*The task*. The copy you give must match the lines from the top of the data through the line containing "out? Please join" exactly, and it must hold no pictures.

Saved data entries

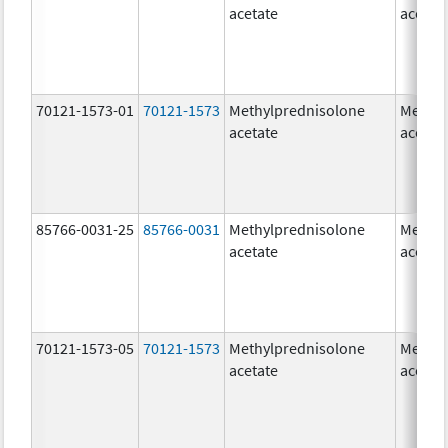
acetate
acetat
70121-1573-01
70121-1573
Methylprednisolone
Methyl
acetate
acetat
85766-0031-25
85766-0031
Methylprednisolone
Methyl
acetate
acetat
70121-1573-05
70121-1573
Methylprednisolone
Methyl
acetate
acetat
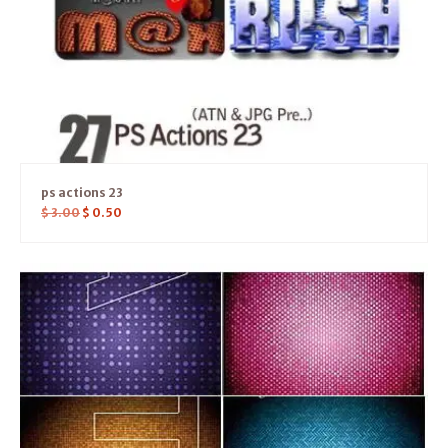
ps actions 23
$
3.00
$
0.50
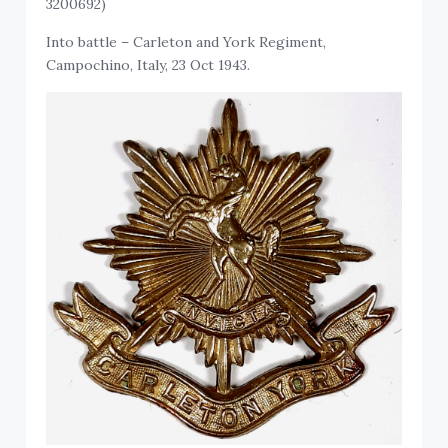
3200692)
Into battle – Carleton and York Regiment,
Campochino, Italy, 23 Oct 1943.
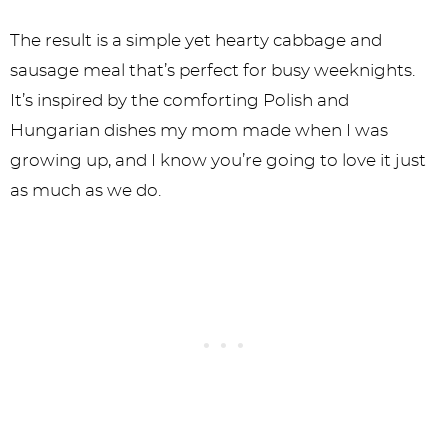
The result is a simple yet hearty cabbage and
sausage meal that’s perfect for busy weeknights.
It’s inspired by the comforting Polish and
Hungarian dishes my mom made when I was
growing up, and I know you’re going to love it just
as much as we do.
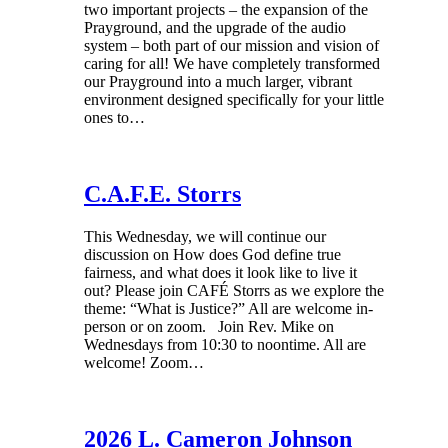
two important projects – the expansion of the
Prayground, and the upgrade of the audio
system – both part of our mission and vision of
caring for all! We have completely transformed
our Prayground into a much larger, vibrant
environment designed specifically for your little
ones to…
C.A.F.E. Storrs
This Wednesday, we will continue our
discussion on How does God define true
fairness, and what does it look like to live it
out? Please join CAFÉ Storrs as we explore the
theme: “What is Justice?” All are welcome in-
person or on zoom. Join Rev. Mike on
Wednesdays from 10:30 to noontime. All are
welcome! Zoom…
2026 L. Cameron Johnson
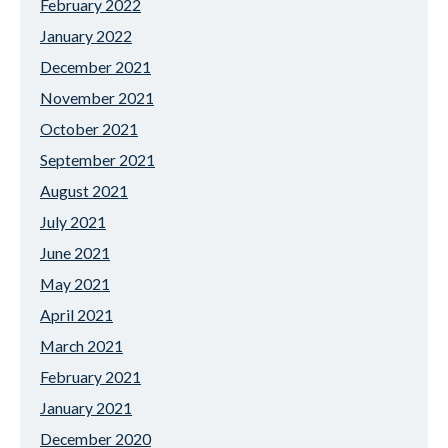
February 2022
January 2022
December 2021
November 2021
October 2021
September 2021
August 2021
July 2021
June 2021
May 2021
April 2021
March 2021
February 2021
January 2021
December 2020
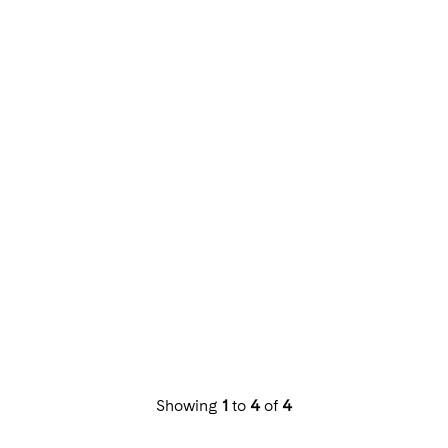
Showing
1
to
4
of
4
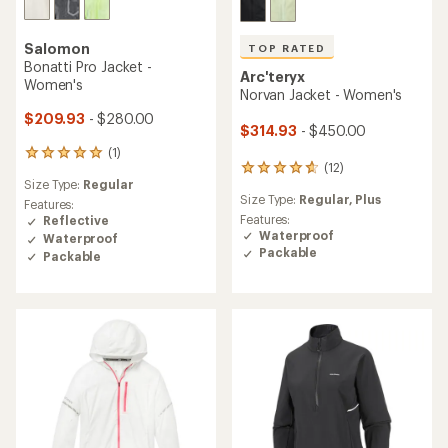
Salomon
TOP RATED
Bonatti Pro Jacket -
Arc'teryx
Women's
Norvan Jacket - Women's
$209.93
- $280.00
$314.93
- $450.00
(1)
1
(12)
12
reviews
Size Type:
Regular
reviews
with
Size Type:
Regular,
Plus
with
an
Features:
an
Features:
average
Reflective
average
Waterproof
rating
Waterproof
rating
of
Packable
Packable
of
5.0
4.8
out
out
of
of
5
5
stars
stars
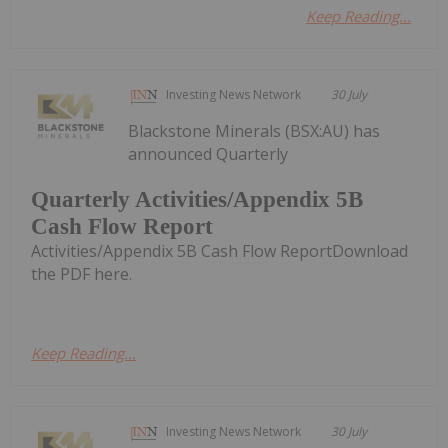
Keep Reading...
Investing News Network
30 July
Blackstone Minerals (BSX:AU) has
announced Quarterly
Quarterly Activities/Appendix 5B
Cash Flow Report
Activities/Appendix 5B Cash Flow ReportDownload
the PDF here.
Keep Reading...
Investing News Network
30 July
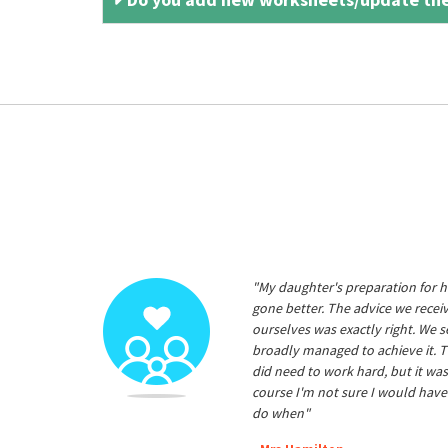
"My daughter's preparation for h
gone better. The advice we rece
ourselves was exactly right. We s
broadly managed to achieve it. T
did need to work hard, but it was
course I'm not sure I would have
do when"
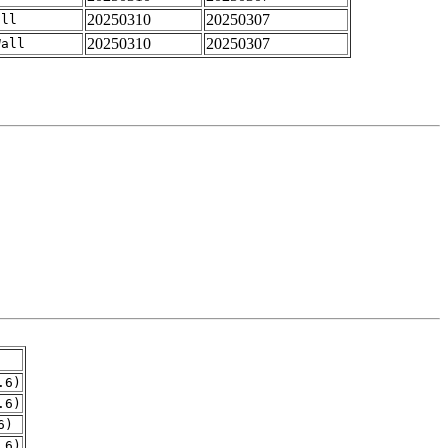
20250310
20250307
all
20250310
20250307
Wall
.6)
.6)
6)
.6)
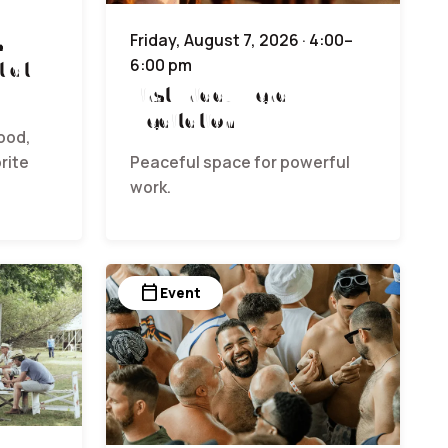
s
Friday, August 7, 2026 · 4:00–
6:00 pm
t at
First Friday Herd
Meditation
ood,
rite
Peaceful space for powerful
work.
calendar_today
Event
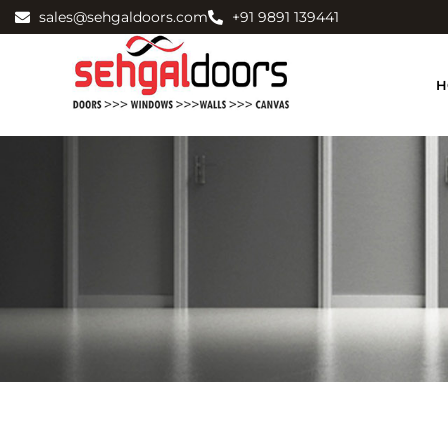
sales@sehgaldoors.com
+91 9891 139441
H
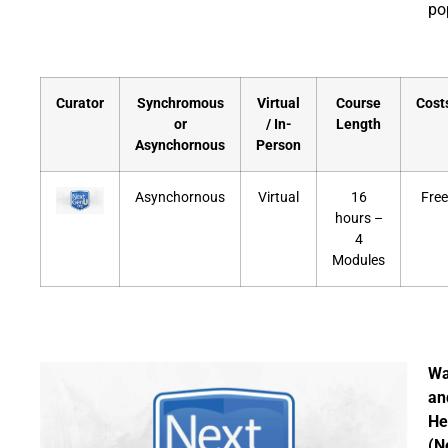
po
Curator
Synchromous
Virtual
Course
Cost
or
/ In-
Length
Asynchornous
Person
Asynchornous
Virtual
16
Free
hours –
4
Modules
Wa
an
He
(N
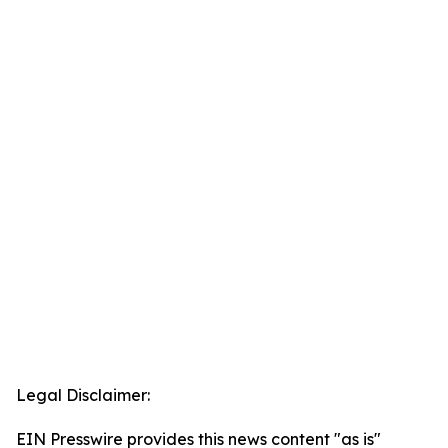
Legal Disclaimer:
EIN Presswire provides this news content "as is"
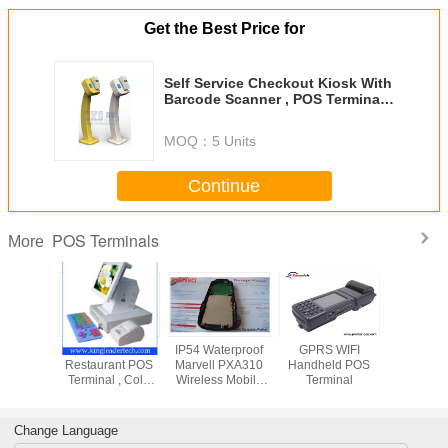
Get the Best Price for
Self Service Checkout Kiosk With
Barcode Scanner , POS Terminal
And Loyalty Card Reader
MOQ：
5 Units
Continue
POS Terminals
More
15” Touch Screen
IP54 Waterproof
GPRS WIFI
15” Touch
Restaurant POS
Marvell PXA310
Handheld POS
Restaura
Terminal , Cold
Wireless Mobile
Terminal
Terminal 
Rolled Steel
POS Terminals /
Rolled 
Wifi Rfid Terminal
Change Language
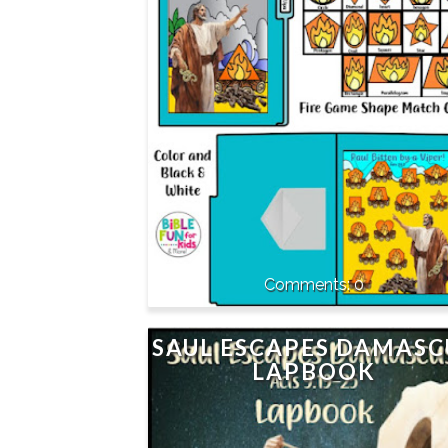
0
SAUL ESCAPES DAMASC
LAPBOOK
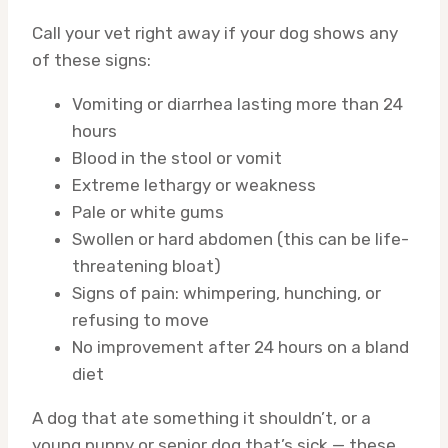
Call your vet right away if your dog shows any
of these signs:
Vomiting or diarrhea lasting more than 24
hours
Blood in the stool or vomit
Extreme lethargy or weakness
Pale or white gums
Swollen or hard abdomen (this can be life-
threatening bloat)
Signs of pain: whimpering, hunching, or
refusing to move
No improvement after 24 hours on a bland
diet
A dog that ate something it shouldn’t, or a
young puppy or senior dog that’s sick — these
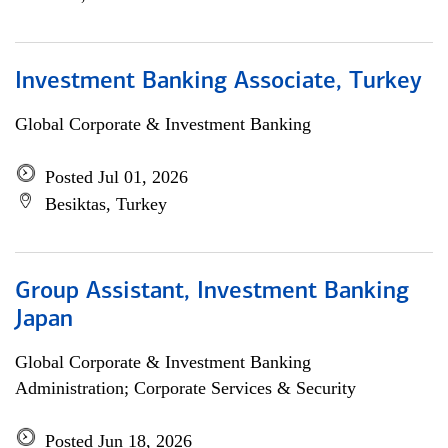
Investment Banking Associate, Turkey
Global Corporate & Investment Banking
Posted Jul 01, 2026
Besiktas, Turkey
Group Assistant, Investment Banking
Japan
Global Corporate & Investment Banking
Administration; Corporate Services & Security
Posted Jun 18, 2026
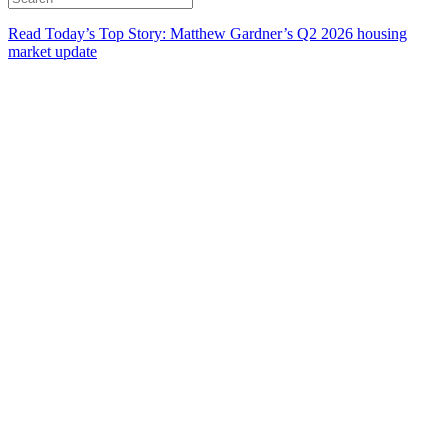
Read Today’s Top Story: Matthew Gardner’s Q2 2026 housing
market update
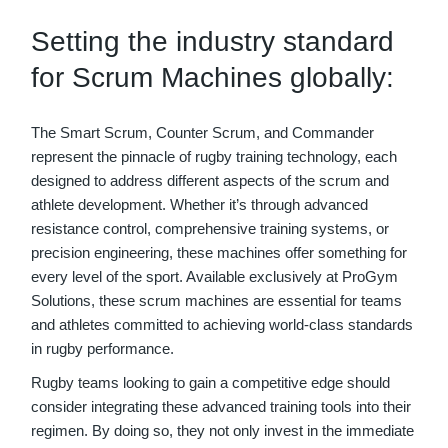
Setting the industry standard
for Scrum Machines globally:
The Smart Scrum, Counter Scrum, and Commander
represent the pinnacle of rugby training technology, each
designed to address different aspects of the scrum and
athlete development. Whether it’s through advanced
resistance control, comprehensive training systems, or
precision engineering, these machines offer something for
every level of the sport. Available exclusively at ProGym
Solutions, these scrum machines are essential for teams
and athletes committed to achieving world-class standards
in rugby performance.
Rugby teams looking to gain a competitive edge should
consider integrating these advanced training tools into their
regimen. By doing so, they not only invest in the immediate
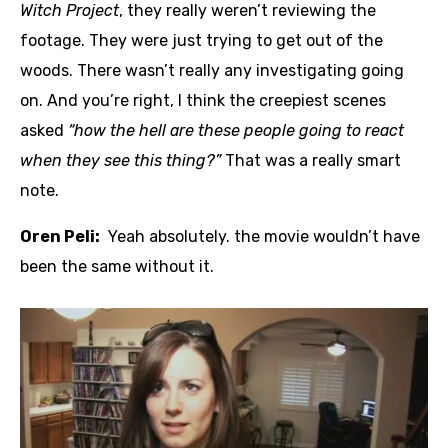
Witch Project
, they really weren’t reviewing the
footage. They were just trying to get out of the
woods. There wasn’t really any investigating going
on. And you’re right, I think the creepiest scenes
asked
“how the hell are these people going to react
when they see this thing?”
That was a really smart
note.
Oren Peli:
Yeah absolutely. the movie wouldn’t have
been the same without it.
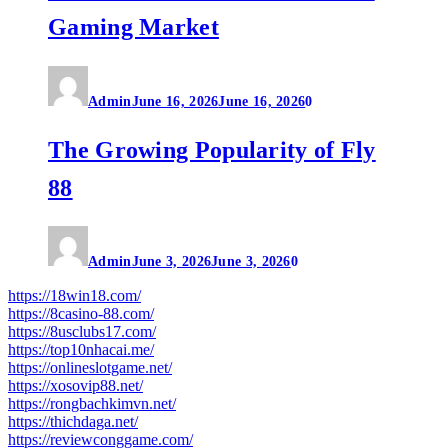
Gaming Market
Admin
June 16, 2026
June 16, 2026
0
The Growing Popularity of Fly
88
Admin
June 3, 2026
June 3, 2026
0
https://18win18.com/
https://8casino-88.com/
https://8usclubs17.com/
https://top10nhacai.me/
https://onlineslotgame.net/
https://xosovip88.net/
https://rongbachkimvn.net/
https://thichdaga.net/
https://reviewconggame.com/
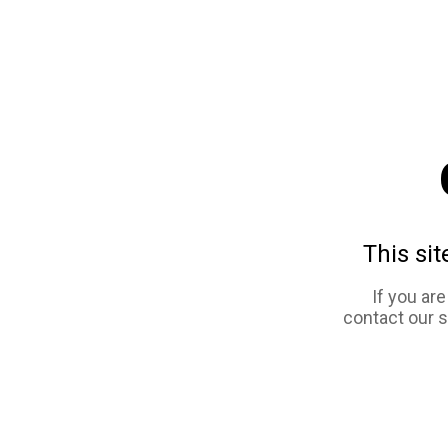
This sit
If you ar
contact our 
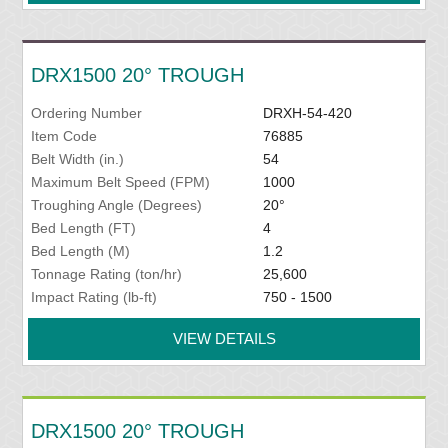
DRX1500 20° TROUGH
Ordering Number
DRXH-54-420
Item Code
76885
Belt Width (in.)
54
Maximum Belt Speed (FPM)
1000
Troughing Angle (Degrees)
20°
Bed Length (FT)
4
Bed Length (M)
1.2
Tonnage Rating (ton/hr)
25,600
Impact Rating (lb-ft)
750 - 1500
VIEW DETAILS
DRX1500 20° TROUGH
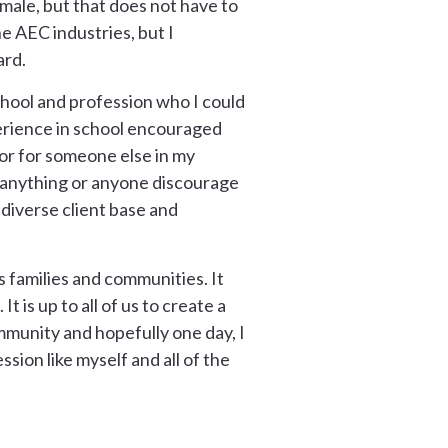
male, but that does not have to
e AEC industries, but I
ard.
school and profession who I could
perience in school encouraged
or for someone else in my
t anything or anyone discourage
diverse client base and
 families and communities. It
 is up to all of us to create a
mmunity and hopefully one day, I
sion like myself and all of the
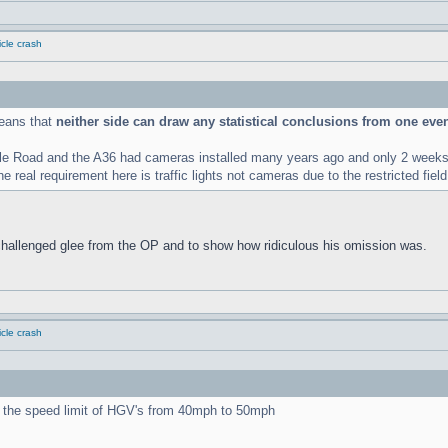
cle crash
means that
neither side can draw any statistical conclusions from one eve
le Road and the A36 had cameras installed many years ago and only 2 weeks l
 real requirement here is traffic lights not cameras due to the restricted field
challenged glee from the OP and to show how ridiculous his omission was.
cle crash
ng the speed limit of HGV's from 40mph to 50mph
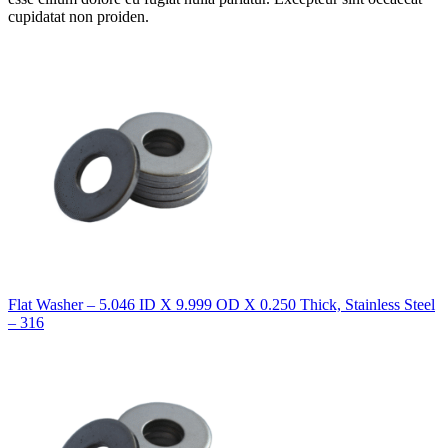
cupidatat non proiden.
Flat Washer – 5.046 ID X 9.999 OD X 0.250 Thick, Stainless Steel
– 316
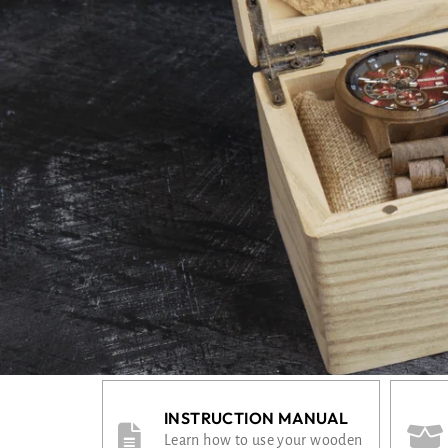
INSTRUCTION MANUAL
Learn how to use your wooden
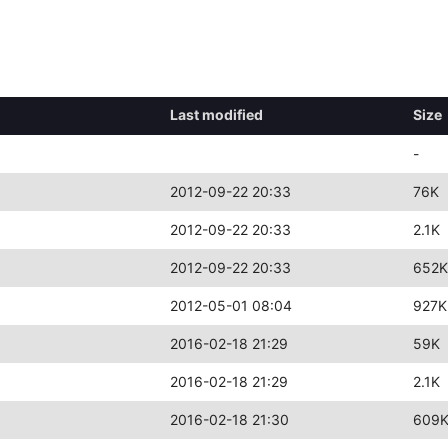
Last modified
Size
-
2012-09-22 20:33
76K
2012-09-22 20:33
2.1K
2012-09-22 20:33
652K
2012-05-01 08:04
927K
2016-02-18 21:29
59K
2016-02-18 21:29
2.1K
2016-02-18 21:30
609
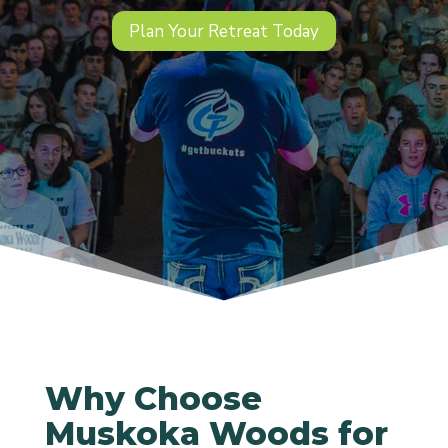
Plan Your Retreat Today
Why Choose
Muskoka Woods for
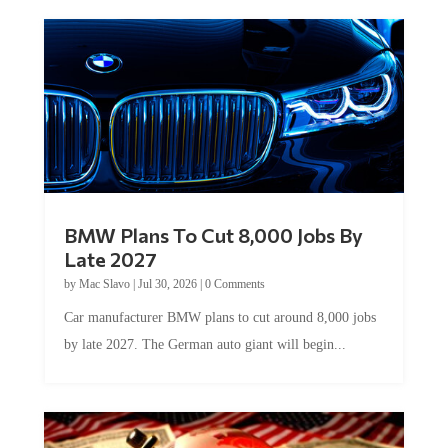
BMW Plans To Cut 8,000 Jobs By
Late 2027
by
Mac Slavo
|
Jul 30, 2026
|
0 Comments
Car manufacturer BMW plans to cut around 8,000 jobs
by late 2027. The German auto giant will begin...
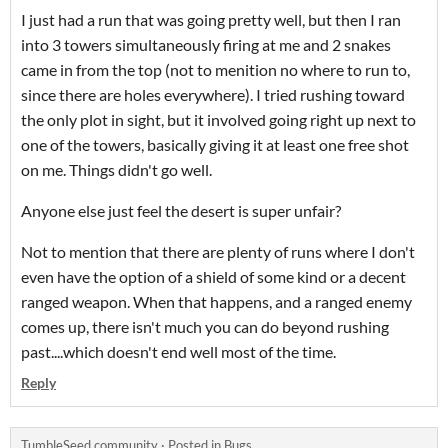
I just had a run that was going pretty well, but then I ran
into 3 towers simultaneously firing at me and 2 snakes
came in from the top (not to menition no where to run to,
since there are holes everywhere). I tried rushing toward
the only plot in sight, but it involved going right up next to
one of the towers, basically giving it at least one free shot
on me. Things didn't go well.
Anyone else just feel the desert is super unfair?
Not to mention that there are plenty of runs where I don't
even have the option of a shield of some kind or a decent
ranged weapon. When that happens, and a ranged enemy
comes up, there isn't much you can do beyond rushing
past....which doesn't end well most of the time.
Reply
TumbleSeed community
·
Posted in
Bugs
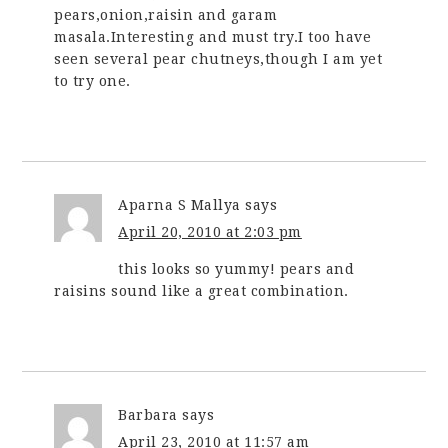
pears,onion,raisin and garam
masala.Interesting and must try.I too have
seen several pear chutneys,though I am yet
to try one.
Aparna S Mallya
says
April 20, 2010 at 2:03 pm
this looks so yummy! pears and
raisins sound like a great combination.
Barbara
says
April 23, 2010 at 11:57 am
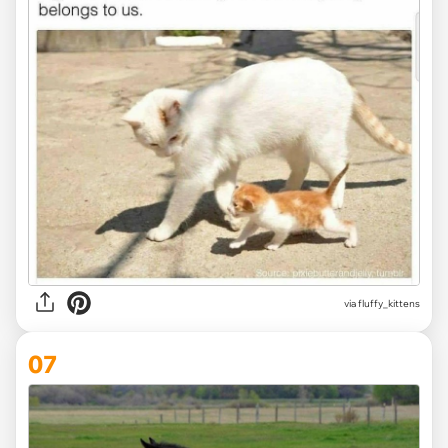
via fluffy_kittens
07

*Expected output*.
acetate
acetat
70121-1573-01
70121-1573
Methylprednisolone
Methyl
acetate
acetat
85766-0031-25
85766-0031
Methylprednisolone
Methyl
acetate
acetat
70121-1573-05
70121-1573
Methylprednisolone
Methyl
acetate
acetat
ps actions 23
$
3.00
$
0.50
3200692)
Into battle – Carleton and York Regiment,
Campochino, Italy, 23 Oct 1943.
The result is a simple yet hearty cabbage and
sausage meal that’s perfect for busy weeknights.
It’s inspired by the comforting Polish and
Hungarian dishes my mom made when I was
growing up, and I know you’re going to love it just
as much as we do.
two important projects – the expansion of the
Prayground, and the upgrade of the audio
system – both part of our mission and vision of
caring for all! We have completely transformed
our Prayground into a much larger, vibrant
environment designed specifically for your little
ones to…
C.A.F.E. Storrs
This Wednesday, we will continue our
discussion on How does God define true
fairness, and what does it look like to live it
out? Please join CAFÉ Storrs as we explore the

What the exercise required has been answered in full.